In 1997, the Salvadoran government (GOES) acquired a $30 million loan to be used with a national contribution of $3.9 million to carry out the Salvadoran Environmental Program. PAES’s goal is to decrease the deterioration in the upper watershed of the Lempa river and to ease the poverty of the peasants in the area. All is to be accomplished through sustainable development. The watershed encompasses 50% of the country’s territory.

An $18 million loan from the US allowed the Ministry of Agriculture (MAG) to begin an Agricultural Development project aimed at improving the socioeconomic level of the peasants. This project involved Peace Corps volunteers in various capacities (tech assistance, community infrastructure, marketing, etc).

The Ministry of Education (MINED), added “Health and Environment” as a new subject to the curriculum of all grade levels (Elem-H.S.). In 1996, USAID and GreenCOM financed the publishing of 3 Environmental Education didactic guides. Teachers expressed that although MINED approved and included this subject in the curriculum, close to 30,000 Salvadoran teachers did not receive adequate training in the subject matter. Also, the teaching methods are non-participative and lack interaction. Peace Corps volunteers are also involved in this area.

In 1999, USAID El Salvador began the AGUA project to improve access to potable water in rural communities in an environmental sustainable way. The project is to provide clean water, and watershed management with farming and industrial practices that will improve water filtration and decrease pollution sources.
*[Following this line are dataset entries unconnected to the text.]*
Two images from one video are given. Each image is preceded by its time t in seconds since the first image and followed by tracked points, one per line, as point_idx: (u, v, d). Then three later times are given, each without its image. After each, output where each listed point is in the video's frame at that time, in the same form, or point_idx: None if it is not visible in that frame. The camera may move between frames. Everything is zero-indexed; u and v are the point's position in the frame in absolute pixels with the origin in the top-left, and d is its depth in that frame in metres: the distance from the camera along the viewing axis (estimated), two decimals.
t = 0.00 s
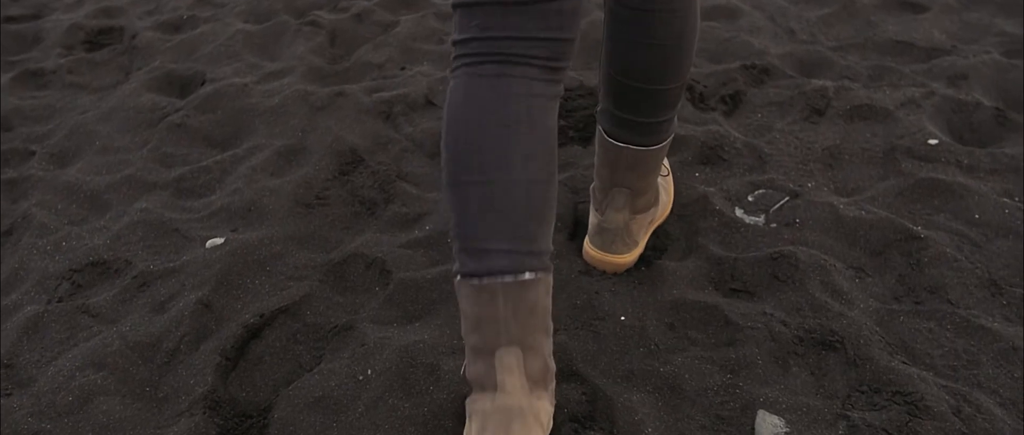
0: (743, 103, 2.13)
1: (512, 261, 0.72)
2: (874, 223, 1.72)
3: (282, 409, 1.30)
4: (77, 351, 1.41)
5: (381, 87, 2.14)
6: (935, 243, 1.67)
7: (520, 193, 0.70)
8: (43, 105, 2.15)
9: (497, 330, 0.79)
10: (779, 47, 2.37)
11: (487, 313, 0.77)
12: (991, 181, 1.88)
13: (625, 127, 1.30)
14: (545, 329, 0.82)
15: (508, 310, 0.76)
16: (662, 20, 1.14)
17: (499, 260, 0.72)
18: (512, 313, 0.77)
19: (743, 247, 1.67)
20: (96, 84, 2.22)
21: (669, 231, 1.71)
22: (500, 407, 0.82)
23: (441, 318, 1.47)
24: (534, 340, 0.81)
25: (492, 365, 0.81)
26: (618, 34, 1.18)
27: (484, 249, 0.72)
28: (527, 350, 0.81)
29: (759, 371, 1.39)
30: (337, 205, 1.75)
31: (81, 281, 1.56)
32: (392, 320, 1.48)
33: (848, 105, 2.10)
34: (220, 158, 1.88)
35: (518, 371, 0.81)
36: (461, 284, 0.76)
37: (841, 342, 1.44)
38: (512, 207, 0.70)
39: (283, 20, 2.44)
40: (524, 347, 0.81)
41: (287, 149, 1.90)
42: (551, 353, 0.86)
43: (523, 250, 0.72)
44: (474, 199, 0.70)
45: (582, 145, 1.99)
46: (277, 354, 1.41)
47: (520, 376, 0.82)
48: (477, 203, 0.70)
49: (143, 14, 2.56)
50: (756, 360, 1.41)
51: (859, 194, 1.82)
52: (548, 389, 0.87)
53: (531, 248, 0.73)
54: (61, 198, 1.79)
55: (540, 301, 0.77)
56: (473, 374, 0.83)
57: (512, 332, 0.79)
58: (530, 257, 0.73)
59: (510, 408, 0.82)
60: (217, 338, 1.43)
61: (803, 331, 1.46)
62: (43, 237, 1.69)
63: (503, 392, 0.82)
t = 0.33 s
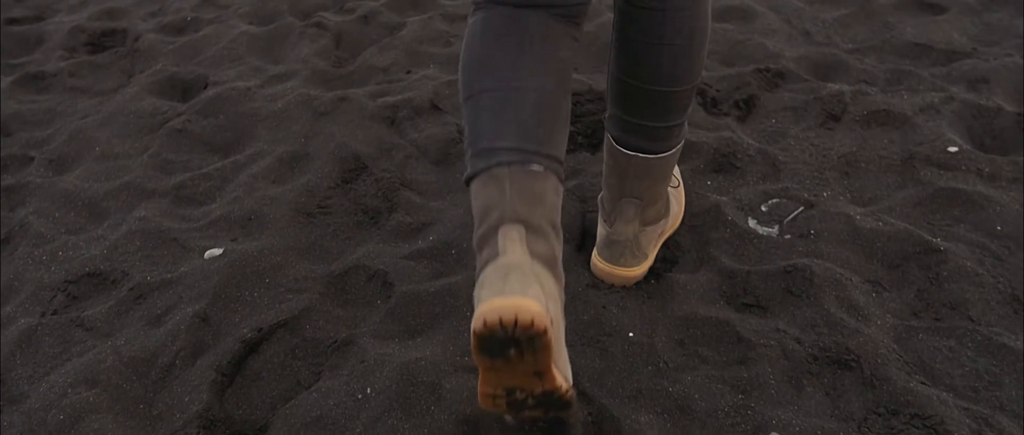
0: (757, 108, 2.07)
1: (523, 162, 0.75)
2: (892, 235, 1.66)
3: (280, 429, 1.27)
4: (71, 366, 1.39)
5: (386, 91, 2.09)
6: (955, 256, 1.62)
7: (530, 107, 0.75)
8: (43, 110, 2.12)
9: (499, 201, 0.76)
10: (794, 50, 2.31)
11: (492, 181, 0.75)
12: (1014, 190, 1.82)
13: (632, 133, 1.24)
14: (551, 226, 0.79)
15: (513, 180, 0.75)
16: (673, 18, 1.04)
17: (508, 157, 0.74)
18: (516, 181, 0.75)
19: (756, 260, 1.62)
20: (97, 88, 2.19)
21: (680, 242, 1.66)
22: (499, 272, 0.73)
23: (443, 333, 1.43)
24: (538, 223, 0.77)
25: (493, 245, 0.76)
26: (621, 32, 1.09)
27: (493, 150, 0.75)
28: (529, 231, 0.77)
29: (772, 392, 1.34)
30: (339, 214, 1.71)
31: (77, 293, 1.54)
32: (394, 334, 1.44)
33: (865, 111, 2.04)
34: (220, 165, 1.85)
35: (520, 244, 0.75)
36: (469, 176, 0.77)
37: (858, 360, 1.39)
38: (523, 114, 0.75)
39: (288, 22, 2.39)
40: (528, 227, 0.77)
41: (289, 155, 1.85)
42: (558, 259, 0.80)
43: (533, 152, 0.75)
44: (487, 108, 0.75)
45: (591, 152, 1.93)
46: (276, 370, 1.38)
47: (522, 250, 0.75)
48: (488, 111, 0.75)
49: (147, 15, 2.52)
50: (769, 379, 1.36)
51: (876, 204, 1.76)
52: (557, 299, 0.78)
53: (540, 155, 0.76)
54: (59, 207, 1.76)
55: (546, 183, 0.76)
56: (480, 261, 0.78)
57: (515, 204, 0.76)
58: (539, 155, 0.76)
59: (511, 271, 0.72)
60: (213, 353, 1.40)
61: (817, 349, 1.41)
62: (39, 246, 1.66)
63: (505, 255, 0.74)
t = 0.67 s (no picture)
0: (768, 124, 2.02)
1: (541, 74, 0.85)
2: (907, 259, 1.61)
3: None
4: (60, 389, 1.36)
5: (389, 103, 2.05)
6: (973, 283, 1.57)
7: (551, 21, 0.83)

Project cost = $18 million; to be completed in 2003. Peace Corps volunteers were also involved in this.

Project Goals: 1) To promote the use of agroforestry and soil conservation practices in order to reduce environmental deterioration and create sustainable income for the population; 2)To promote the protection, use and management of existing natural and environmental resources in a sustainable way with gender equity in rural communities.

Info taken from the Peace Corps El Salvador AgroForestry/Environmental Education Project Plan 2002-2007.